→ **EXERCISE REQUIREMENTS**
Reproduce the following lines word for word, omitting the pictures.

(Dataset records)
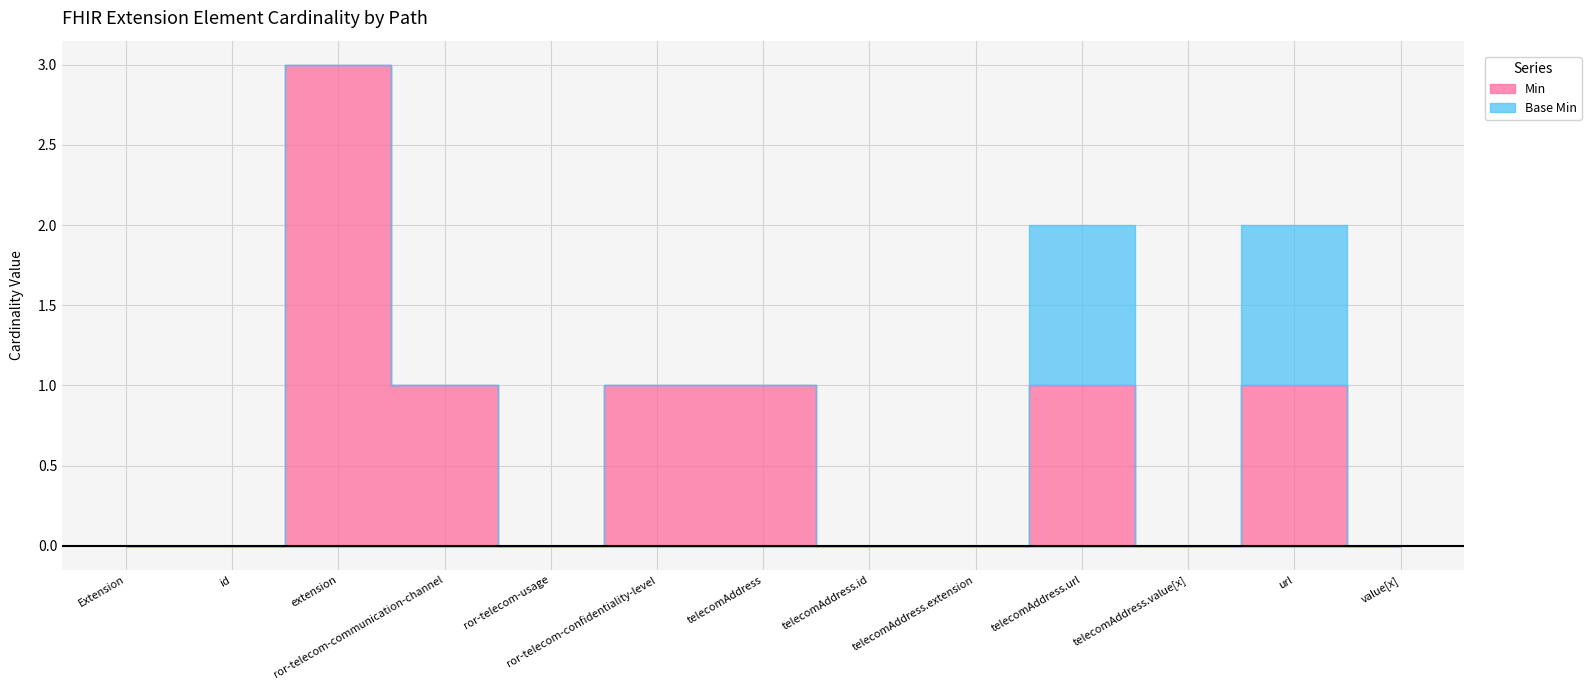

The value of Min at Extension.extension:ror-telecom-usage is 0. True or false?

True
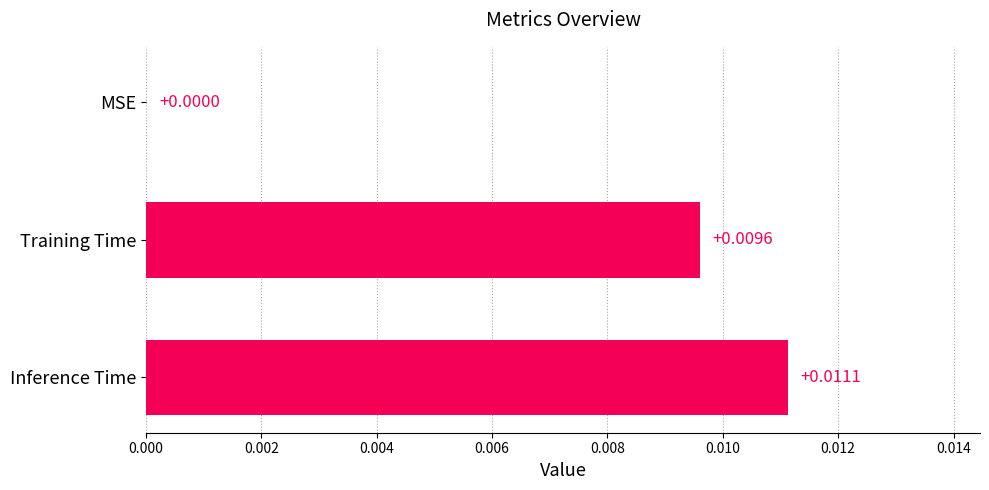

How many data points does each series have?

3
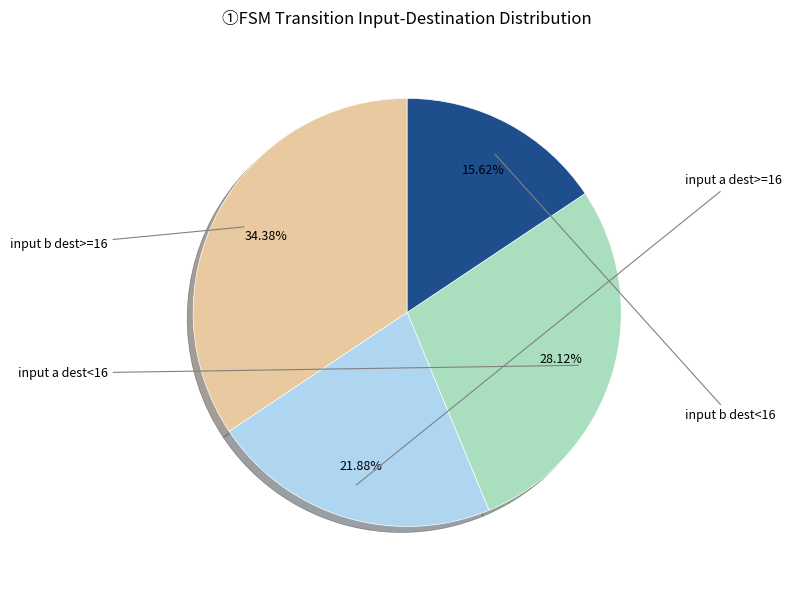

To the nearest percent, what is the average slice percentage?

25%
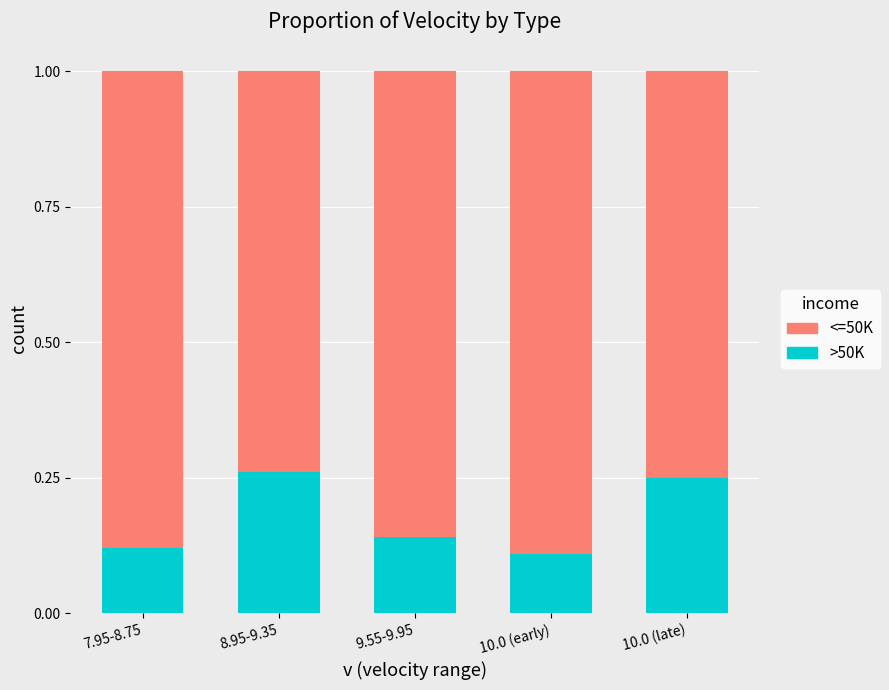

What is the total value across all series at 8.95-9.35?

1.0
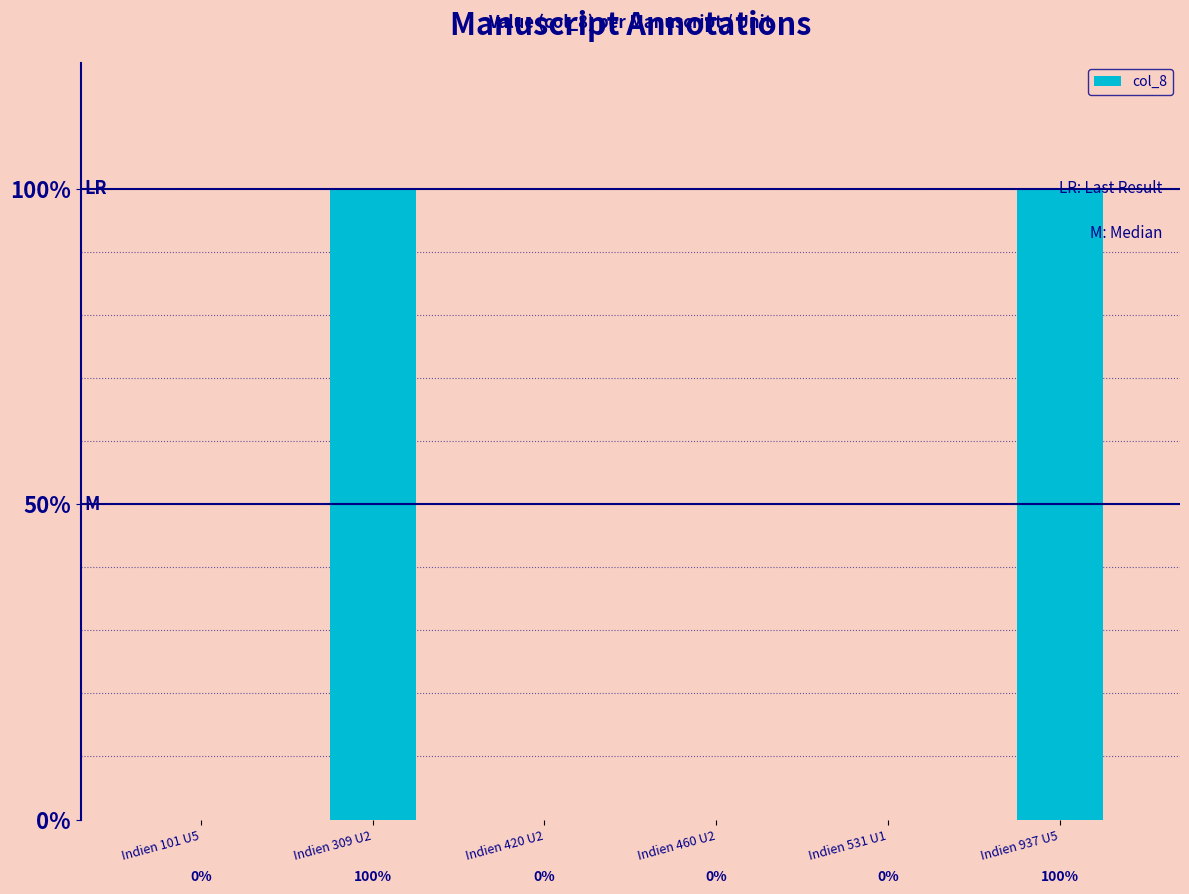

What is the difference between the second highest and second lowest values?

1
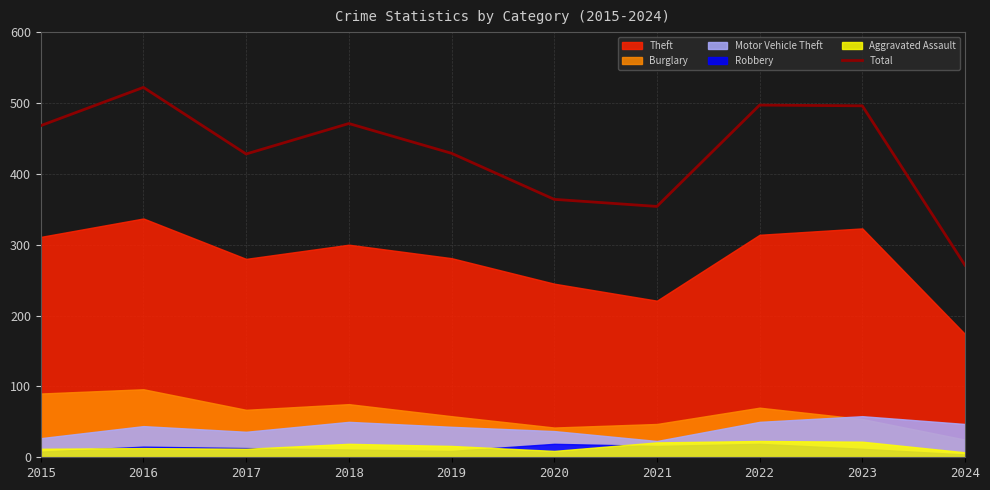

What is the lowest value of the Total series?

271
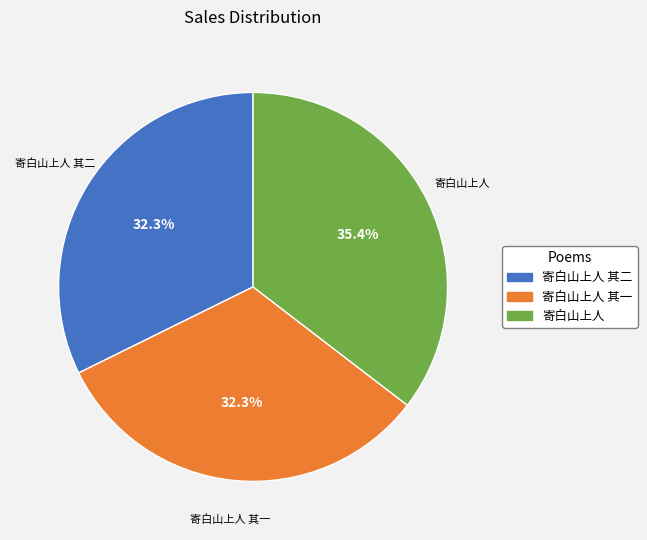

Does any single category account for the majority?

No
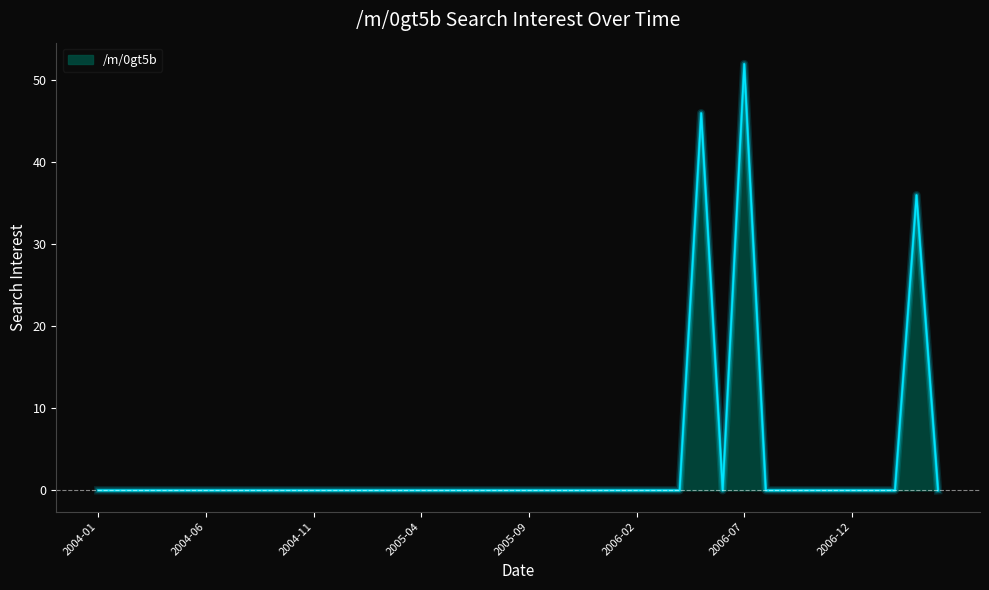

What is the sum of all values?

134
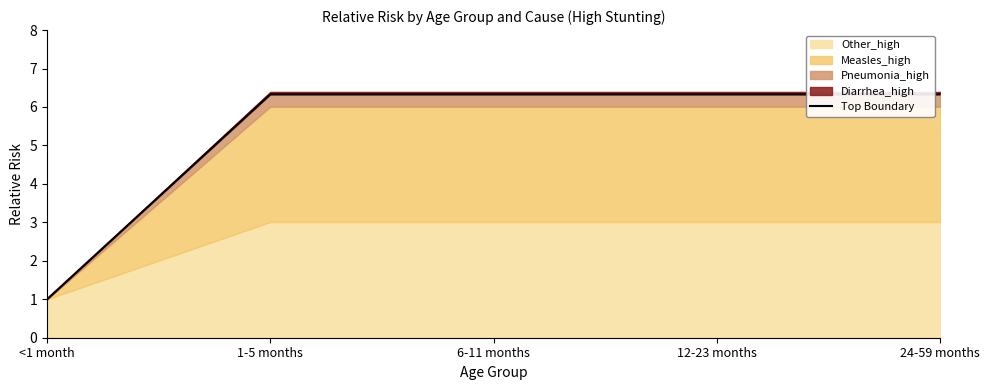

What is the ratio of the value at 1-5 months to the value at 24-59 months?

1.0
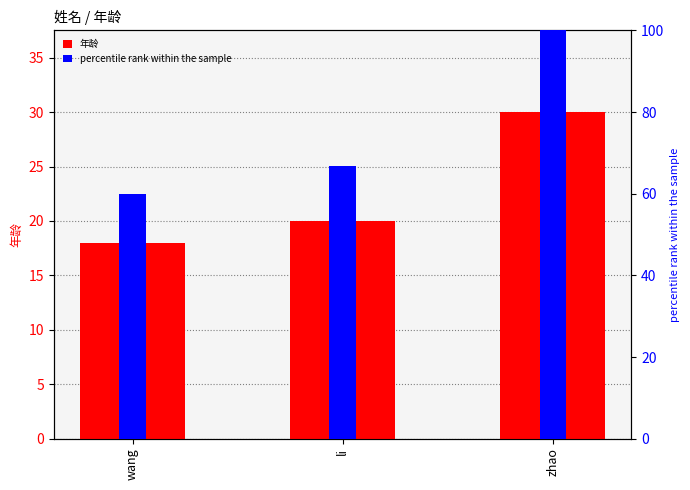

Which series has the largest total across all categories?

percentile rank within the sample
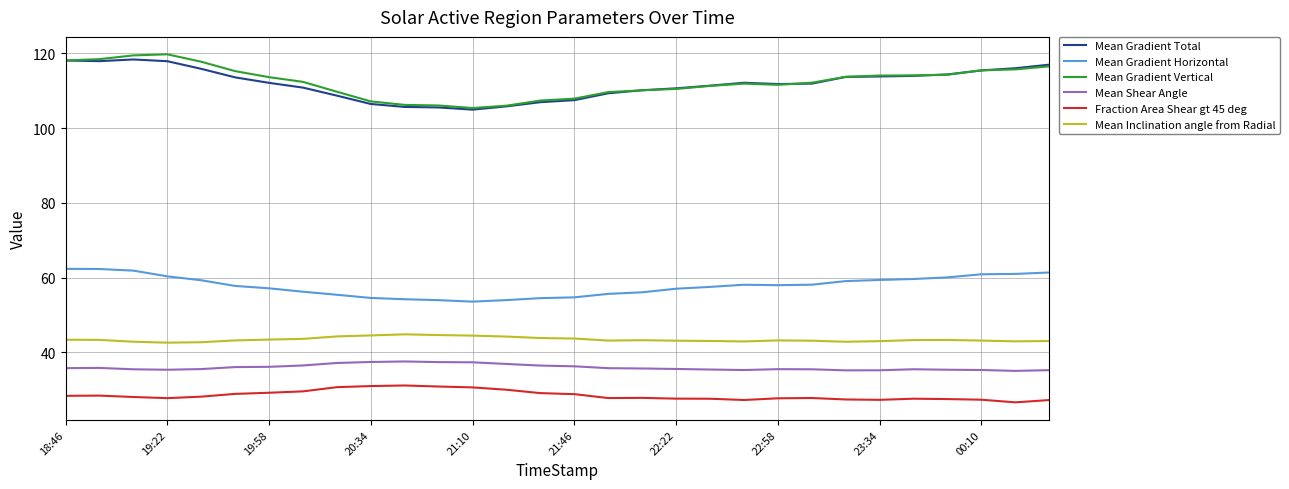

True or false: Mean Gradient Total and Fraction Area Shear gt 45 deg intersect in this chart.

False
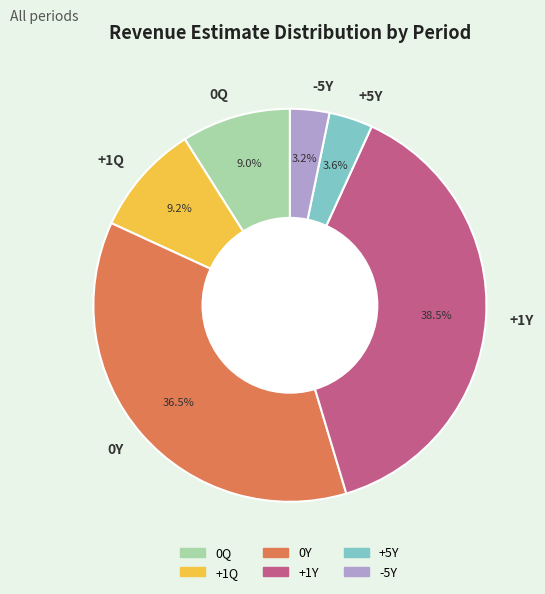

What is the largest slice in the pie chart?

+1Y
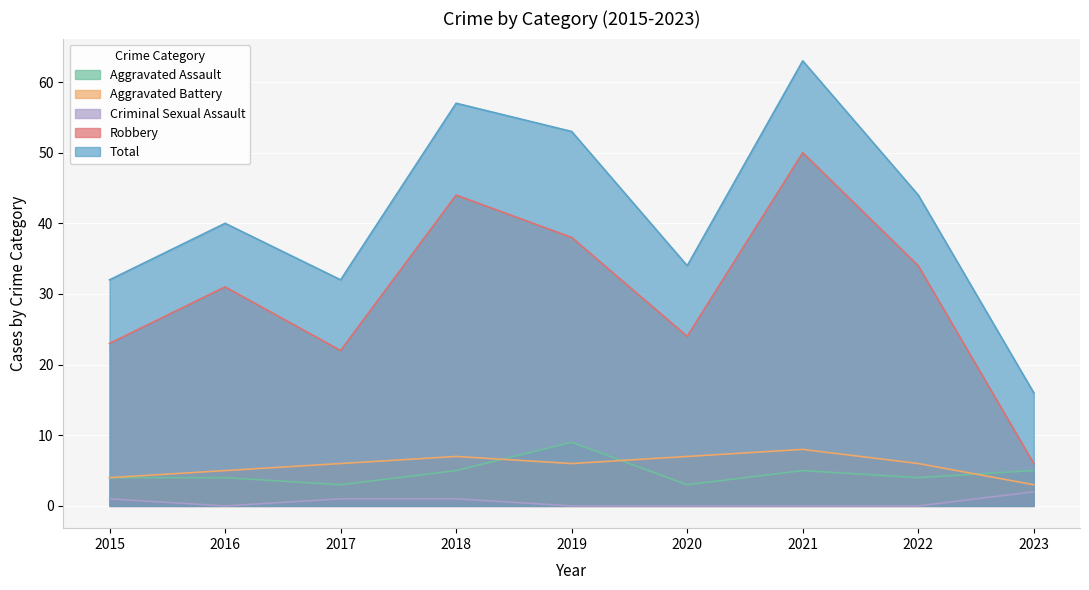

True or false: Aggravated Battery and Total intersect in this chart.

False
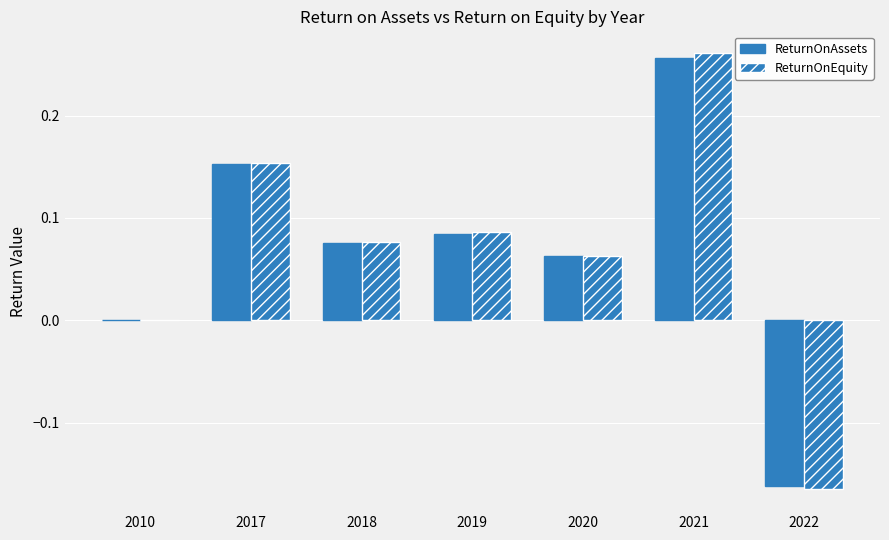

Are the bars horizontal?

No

→ **TASK OUTPUT**
The value of Min at Extension.extension:ror-telecom-usage is 0. True or false?

True

How many data points does each series have?

3

To the nearest percent, what is the average slice percentage?

25%

What is the total value across all series at 8.95-9.35?

1.0

What is the difference between the second highest and second lowest values?

1

What is the lowest value of the Total series?

271

Does any single category account for the majority?

No

What is the sum of all values?

134

What is the ratio of the value at 1-5 months to the value at 24-59 months?

1.0

Which series has the largest total across all categories?

percentile rank within the sample

True or false: Mean Gradient Total and Fraction Area Shear gt 45 deg intersect in this chart.

False

What is the largest slice in the pie chart?

+1Y

True or false: Aggravated Battery and Total intersect in this chart.

False

Are the bars horizontal?

No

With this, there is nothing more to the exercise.